In terms of progress in AI, a 2018 International Data Corporation survey found that Indonesian companies had the highest rates of AI adoption in Southeast Asia, with 24.6% of organizations integrating the technology into their operations.

There are a number of state projects that have employed AI to anticipate state fires for example; and some government agencies are promoting AI development and technology-based tools at schools and other learning institutions.

Another example of successful AI adoption in Indonesia includes e-commerce platform Tokopedia, ready to improve the entire variety of transactions by 202% and improve income by 179% month-over-month, after implementing AI-based product suggestions.

Additionally, in a bid to solve Jakarta’s infamous traffic gridlocks, flooding, and waste management, the city has turned to artificial intelligence.

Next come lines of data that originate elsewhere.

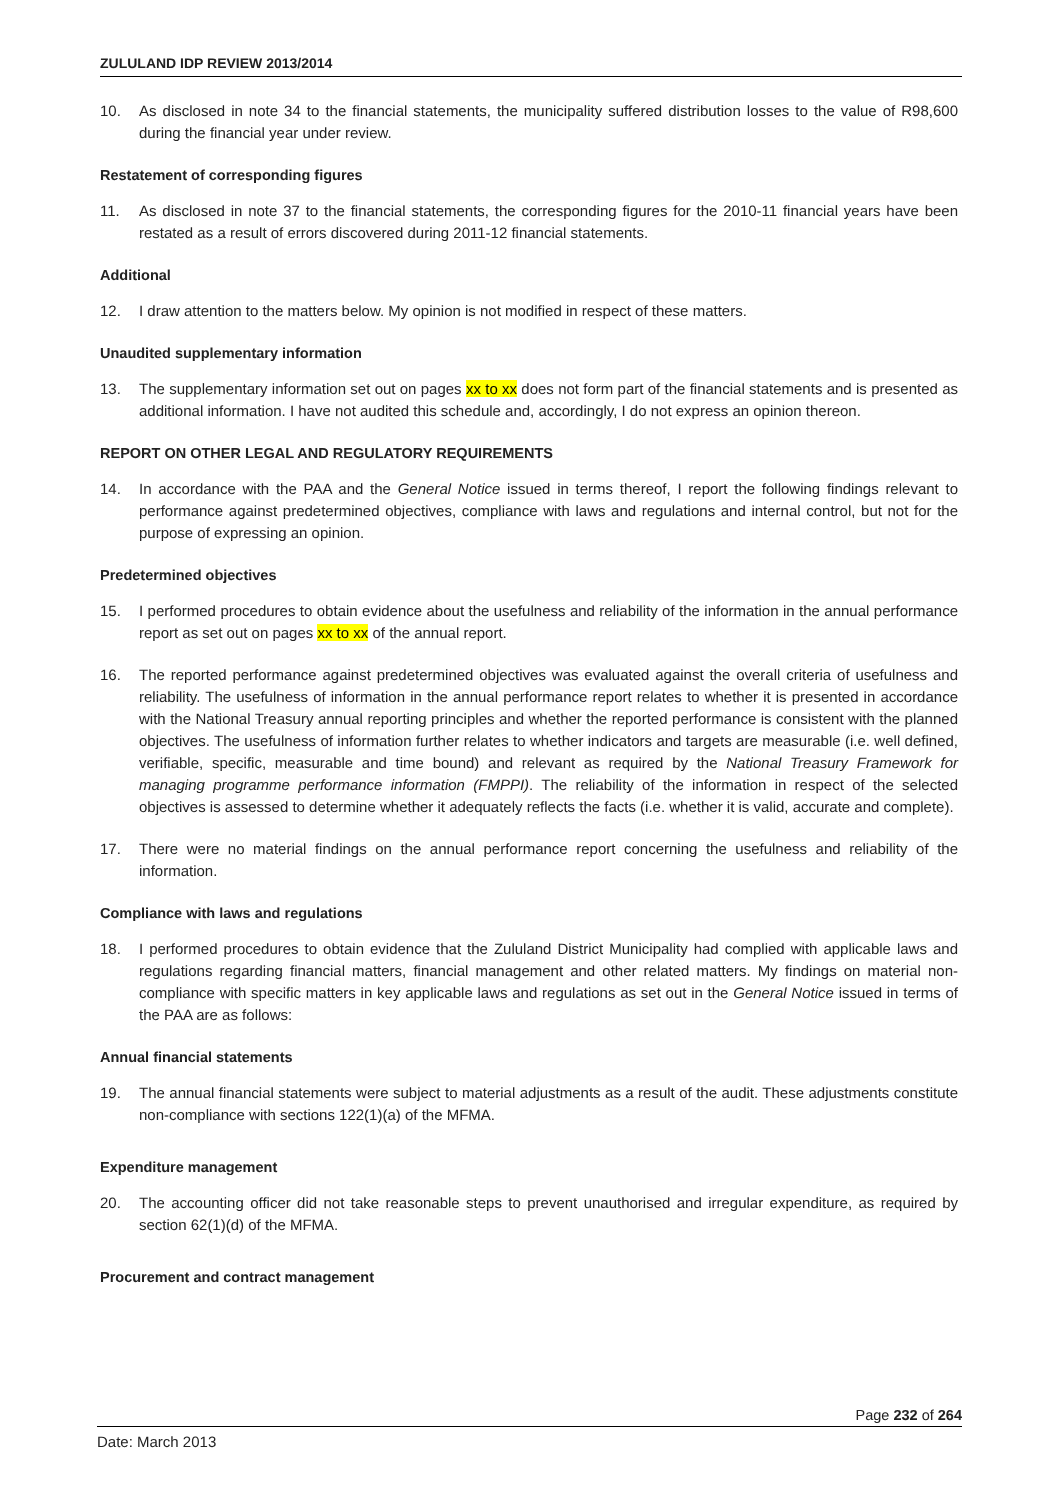ZULULAND IDP REVIEW 2013/2014
10. As disclosed in note 34 to the financial statements, the municipality suffered distribution losses to the value of R98,600 during the financial year under review.
Restatement of corresponding figures
11. As disclosed in note 37 to the financial statements, the corresponding figures for the 2010-11 financial years have been restated as a result of errors discovered during 2011-12 financial statements.
Additional
12. I draw attention to the matters below. My opinion is not modified in respect of these matters.
Unaudited supplementary information
13. The supplementary information set out on pages xx to xx does not form part of the financial statements and is presented as additional information. I have not audited this schedule and, accordingly, I do not express an opinion thereon.
REPORT ON OTHER LEGAL AND REGULATORY REQUIREMENTS
14. In accordance with the PAA and the General Notice issued in terms thereof, I report the following findings relevant to performance against predetermined objectives, compliance with laws and regulations and internal control, but not for the purpose of expressing an opinion.
Predetermined objectives
15. I performed procedures to obtain evidence about the usefulness and reliability of the information in the annual performance report as set out on pages xx to xx of the annual report.
16. The reported performance against predetermined objectives was evaluated against the overall criteria of usefulness and reliability. The usefulness of information in the annual performance report relates to whether it is presented in accordance with the National Treasury annual reporting principles and whether the reported performance is consistent with the planned objectives. The usefulness of information further relates to whether indicators and targets are measurable (i.e. well defined, verifiable, specific, measurable and time bound) and relevant as required by the National Treasury Framework for managing programme performance information (FMPPI). The reliability of the information in respect of the selected objectives is assessed to determine whether it adequately reflects the facts (i.e. whether it is valid, accurate and complete).
17. There were no material findings on the annual performance report concerning the usefulness and reliability of the information.
Compliance with laws and regulations
18. I performed procedures to obtain evidence that the Zululand District Municipality had complied with applicable laws and regulations regarding financial matters, financial management and other related matters. My findings on material non-compliance with specific matters in key applicable laws and regulations as set out in the General Notice issued in terms of the PAA are as follows:
Annual financial statements
19. The annual financial statements were subject to material adjustments as a result of the audit. These adjustments constitute non-compliance with sections 122(1)(a) of the MFMA.
Expenditure management
20. The accounting officer did not take reasonable steps to prevent unauthorised and irregular expenditure, as required by section 62(1)(d) of the MFMA.
Procurement and contract management
Page 232 of 264
Date: March 2013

To this end, the Indonesian government launched the Jakarta Smart City (JSC) initiative. Built on six pillars, the program uses AI to tackle the city’s governance, people, living, mobility, economy, and environmental issues.

It actively encourages public collaboration as well, allowing citizens to submit complaints and suggestions in several ways. In turn, this promotes transparency and the data-driven nature of the local government’s work to provide better public services.

While that may paint a rosy picture of the AI landscape in the archipelago, data misuse remains a hurdle given that country has neither the provisions to regulate AI, nor an official agency to oversee AI development.

Other main components that drive effective AI use – algorithms and computing power – are areas that Indonesia could stand to improve greatly.